*TASK REQUIREMENTS:*
Each record should reappear exactly in your answer, minus any picture.

(Camera geometry data)
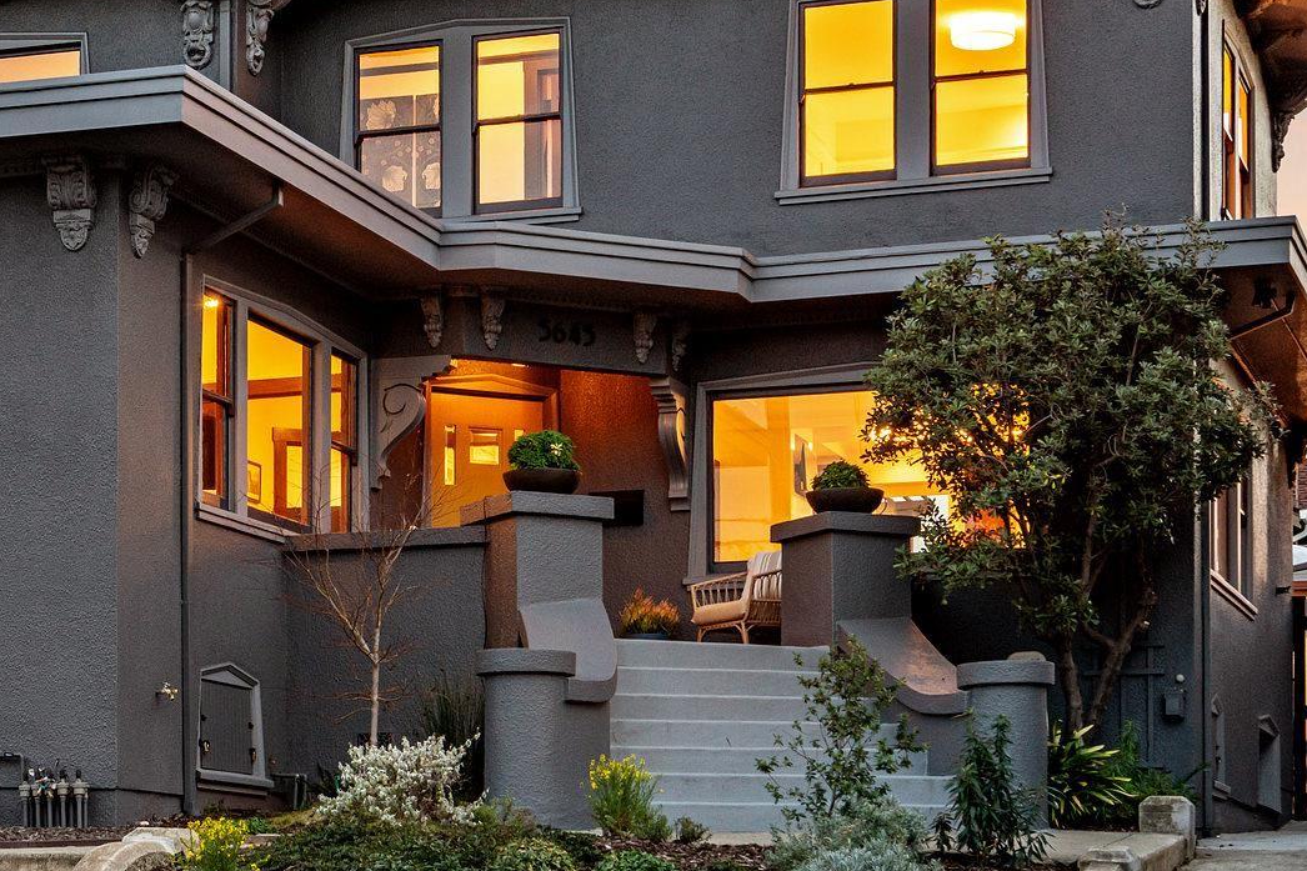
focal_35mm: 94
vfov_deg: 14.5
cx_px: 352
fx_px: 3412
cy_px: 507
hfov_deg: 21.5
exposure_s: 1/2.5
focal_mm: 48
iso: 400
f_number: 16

*RESPONSE:*
focal_35mm: 94
vfov_deg: 14.5
cx_px: 352
fx_px: 3412
cy_px: 507
hfov_deg: 21.5
exposure_s: 1/2.5
focal_mm: 48
iso: 400
f_number: 16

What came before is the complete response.